Answer the questions as follows:


    Creating new index 
    Let's define it's schema! 



    New field name  ? title
    Text or unsigned 32-bit Integer (T/I) ? T
    Should the field be stored (Y/N) ? Y
    Should the field be indexed (Y/N) ? Y
    Should the field be tokenized (Y/N) ? Y
    Should the term frequencies (per doc) be in the index (Y/N) ? Y
    Should the term positions (per doc) be in the index (Y/N) ? Y
    Add another field (Y/N) ? Y



    New field name  ? body
    Text or unsigned 32-bit Integer (T/I) ? T
    Should the field be stored (Y/N) ? Y
    Should the field be indexed (Y/N) ? Y
    Should the field be tokenized (Y/N) ? Y
    Should the term frequencies (per doc) be in the index (Y/N) ? Y
    Should the term positions (per doc) be in the index (Y/N) ? Y
    Add another field (Y/N) ? Y



    New field name  ? url
    Text or unsigned 32-bit Integer (T/I) ? T
    Should the field be stored (Y/N) ? Y
    Should the field be indexed (Y/N) ? N
    Add another field (Y/N) ? N

    [
    {
        "name": "title",
        "type": "text",
        "options": {
            "indexing": "position",
            "stored": true
        }
    },
    {
        "name": "body",
        "type": "text",
        "options": {
            "indexing": "position",
            "stored": true
        }
    },
    {
        "name": "url",
        "type": "text",
        "options": {
            "indexing": "unindexed",
            "stored": true
        }
    }
    ]


After the wizard has finished, a meta.json should exist in wikipedia-index/meta.json. It is a fairly human readable JSON, so you may check its content.

It contains two sections:

  • segments (currently empty, but we will change that soon)
  • schema

Indexing the document: index

Tantivy's index command offers a way to index a json file. The file must contain one JSON object per line. The structure of this JSON object must match that of our schema definition.

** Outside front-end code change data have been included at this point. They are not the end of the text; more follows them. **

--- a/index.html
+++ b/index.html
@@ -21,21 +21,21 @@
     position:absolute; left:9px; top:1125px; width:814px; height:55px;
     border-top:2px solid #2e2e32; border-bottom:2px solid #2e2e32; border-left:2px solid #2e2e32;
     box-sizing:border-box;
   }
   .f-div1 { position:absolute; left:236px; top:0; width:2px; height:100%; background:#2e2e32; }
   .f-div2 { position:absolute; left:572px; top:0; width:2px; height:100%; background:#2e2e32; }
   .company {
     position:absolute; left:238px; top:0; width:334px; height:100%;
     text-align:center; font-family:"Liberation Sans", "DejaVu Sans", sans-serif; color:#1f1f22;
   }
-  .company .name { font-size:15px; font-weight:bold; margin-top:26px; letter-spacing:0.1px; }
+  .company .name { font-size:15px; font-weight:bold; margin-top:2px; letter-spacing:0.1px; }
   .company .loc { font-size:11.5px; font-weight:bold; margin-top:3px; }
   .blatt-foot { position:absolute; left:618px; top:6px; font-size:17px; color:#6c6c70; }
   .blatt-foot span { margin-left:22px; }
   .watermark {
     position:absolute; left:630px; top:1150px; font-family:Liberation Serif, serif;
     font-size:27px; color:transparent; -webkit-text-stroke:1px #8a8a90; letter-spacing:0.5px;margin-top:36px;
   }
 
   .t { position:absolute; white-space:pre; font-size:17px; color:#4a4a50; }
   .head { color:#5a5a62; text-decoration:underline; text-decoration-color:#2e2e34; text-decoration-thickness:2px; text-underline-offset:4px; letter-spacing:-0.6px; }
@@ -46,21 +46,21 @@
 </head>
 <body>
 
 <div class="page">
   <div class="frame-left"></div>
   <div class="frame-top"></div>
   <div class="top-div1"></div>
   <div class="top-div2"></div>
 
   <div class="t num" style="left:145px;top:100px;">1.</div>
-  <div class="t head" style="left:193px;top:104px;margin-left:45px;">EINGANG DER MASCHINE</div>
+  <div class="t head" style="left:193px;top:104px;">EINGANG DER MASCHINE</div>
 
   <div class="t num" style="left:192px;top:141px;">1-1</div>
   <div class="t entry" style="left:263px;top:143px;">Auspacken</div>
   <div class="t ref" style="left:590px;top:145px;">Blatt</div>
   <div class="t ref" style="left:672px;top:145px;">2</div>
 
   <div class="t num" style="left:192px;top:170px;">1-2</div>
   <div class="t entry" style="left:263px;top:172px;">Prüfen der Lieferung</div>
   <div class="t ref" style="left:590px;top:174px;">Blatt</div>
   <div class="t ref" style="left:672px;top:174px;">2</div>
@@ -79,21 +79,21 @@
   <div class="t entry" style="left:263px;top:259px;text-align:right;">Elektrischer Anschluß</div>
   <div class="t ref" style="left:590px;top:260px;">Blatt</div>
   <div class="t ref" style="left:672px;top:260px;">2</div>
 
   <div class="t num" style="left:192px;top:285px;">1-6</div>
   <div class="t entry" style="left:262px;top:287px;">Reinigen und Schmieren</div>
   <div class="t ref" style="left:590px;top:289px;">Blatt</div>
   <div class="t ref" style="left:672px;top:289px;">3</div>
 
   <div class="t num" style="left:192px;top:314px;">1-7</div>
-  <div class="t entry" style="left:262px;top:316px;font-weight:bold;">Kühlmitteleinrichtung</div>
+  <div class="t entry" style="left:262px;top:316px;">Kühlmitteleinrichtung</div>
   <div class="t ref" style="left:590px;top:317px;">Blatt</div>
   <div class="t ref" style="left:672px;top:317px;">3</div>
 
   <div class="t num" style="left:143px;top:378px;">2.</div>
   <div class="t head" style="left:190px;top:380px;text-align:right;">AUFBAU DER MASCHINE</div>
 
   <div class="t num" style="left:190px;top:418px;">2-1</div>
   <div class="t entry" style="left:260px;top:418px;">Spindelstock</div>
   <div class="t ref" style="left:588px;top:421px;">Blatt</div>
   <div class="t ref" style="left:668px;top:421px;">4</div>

    {"body": "some text", "title": "some title", "url": "http://somedomain.com"}

For this tutorial, you can download a corpus with the 5 million+ English Wikipedia articles in the right format here: wiki-articles.json (2.34 GB). Make sure to decompress the file

    bunzip2 wiki-articles.json.bz2

If you are in a rush you can download 100 articles in the right format here.

The index command will index your document. By default it will use as many threads as there are cores on your machine. You can change the number of threads by passing it the -t parameter.

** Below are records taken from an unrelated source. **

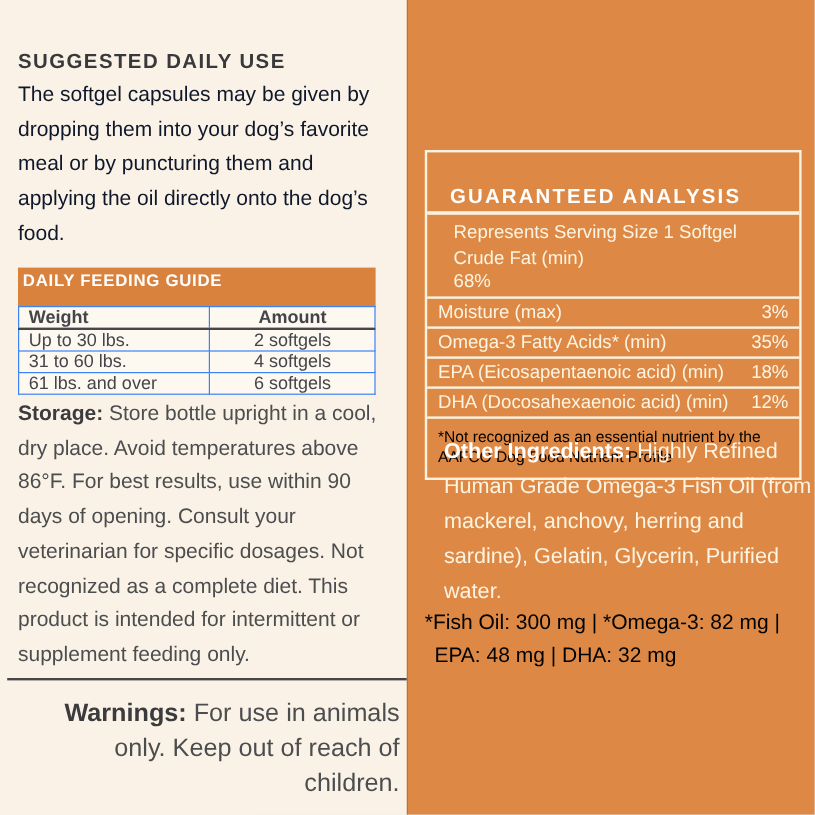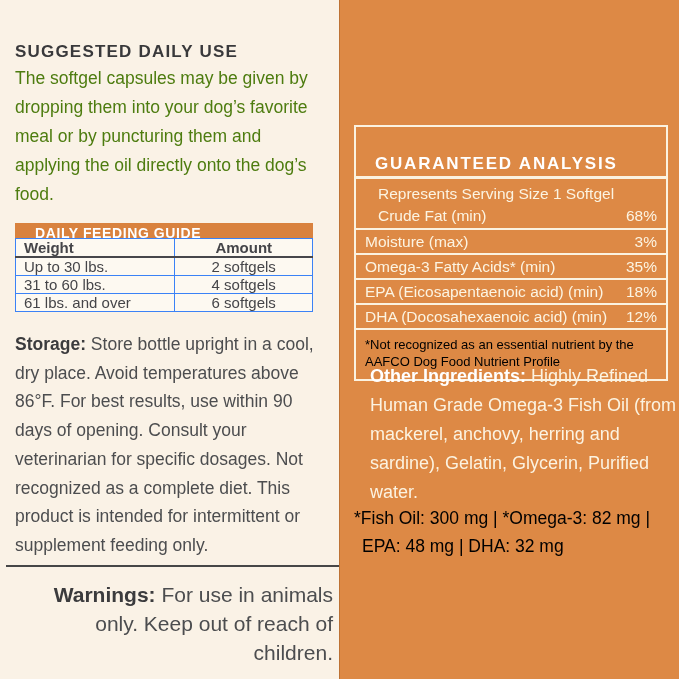--- a/index.html
+++ b/index.html
@@ -4,25 +4,25 @@
 <style>
   * { margin:0; padding:0; box-sizing:border-box; }
   body { width:679px; height:679px; font-family:"Liberation Sans", sans-serif; }
   .page { position:relative; width:679px; height:679px; background:#faf2e6; overflow:hidden; }
 
   
   .left-panel { position:absolute; left:0; top:0; width:339px; height:679px; background:#faf2e6; }
   .sdu-title { position:absolute; left:15px; top:42px; font-size:17px; font-weight:bold;
                letter-spacing:1.2px; color:#39393b; }
   .sdu-body  { position:absolute; left:15px; top:64px; width:312px; font-size:17.5px;
-               line-height:29px; color:#4d7c0f; }
+               line-height:29px; color:#0f172a; }
 
   .feeding-guide { position:absolute; left:15px; top:223px; width:298px; }
-  .fg-bar { height:15px; background:#d9823e; color:#ffffff; font-size:14px; font-weight:bold;
-            letter-spacing:0.6px; line-height:20px; padding-left:20px; }
+  .fg-bar { height:32px; background:#d9823e; color:#ffffff; font-size:14px; font-weight:bold;
+            letter-spacing:0.6px; line-height:20px; padding-left:4px; }
   .fg-table { width:298px; border-collapse:collapse; background:#fdf9f1; font-size:15px; color:#454549; }
   .fg-table th, .fg-table td { border:1px solid #3b82f6; height:17px; padding:0; }
   .fg-table th { font-weight:bold; border-bottom:2px solid #47474b; }
   .th-weight, .td-weight { text-align:left; padding-left:8px !important; width:160px; }
   .th-amount, .td-amount { text-align:center; width:138px; }
 
   .storage-body { position:absolute; left:15px; top:330px; width:318px; font-size:17.5px;
                   line-height:28.7px; color:#4c4d4f; }
   .bold-label { font-weight:bold; color:#3b3b3d; }
 
@@ -36,21 +36,21 @@
                  background:#dd8945; border-left:1px solid rgba(130,72,20,0.35); }
 
   .ga-box { position:absolute; left:14px; top:125px; width:314px;
             border:2px solid #fbf2e0; }
   .ga-title { font-size:17px; font-weight:bold; color:#ffffff; letter-spacing:1.8px;
               line-height:19px; padding:4px 0 3px 19px; border-bottom:3px solid #fbf2e0;margin-top:23px; }
   .ga-group { padding:5px 9px 3px 22px; border-bottom:2px solid #fbf2e0; }
   .ga-serving { font-size:15.5px; color:#fcf4e2; line-height:19px; }
   .ga-row { display:flex; justify-content:space-between; font-size:15.5px; color:#fcf4e2;
             line-height:19px; }
-  .ga-group .ga-row { padding-top:3px; }
+  .ga-group .ga-row { padding-top:3px;flex-direction:column; }
   .ga-row.standalone { padding:2px 9px 2px 9px; border-bottom:2px solid #fbf2e0; }
   .ga-value { font-weight:normal; }
   .ga-footnote { padding:6px 9px 9px 9px; font-size:13px; line-height:17px; color:#000000; }
 
   .oi-body { position:absolute; left:30px; top:362px; width:318px; font-size:18px;
              line-height:29px; color:#fcf3e1; }
   .oi-body .bold-label { color:#ffffff; }
 
   .dosage { position:absolute; left:14px; top:504px; font-size:17.5px; line-height:28px;
             color:#000000; white-space:nowrap; }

On my computer (8 core Xeon(R) CPU X3450 @ 2.67GHz), it will take around 6 minutes.

    cat wiki-articles.json | tantivy index -i ./wikipedia-index

While it is indexing, you can peek at the index directory to check what is happening.

    ls ./wikipedia-index

If you indexed the 5 million articles, you should see a lot of new files, all with the following format The main file is meta.json.

Our index is in fact divided in segments. Each segment acts as an individual smaller index. Its named is simply a uuid.

Serve the search index: serve

Tantivy's cli also embeds a search server. You can run it with the following command.

    tantivy serve -i wikipedia-index

By default, it will serve on port 3000.

You can search for the top 20 most relevant documents for the query Barack Obama by accessing the following url in your browser

http://localhost:3000/api/?q=barack+obama&explain=true&nhits=20

Optimizing the index: merge

Each of tantivy's indexer threads closes a new segment every 100K documents (this is completely arbitrary at the moment). You should have more than 50 segments in your dictionary.

Having that many segments hurts your query performance (well, mostly the fast ones). Tantivy merge will merge your segments into one.

    tantivy merge -i ./wikipedia-index

(The command takes around 7 minutes on my computer)

Note that your files are still there even after having run the command. However, meta.json only lists one of the segments. You will still need to remove the files manually.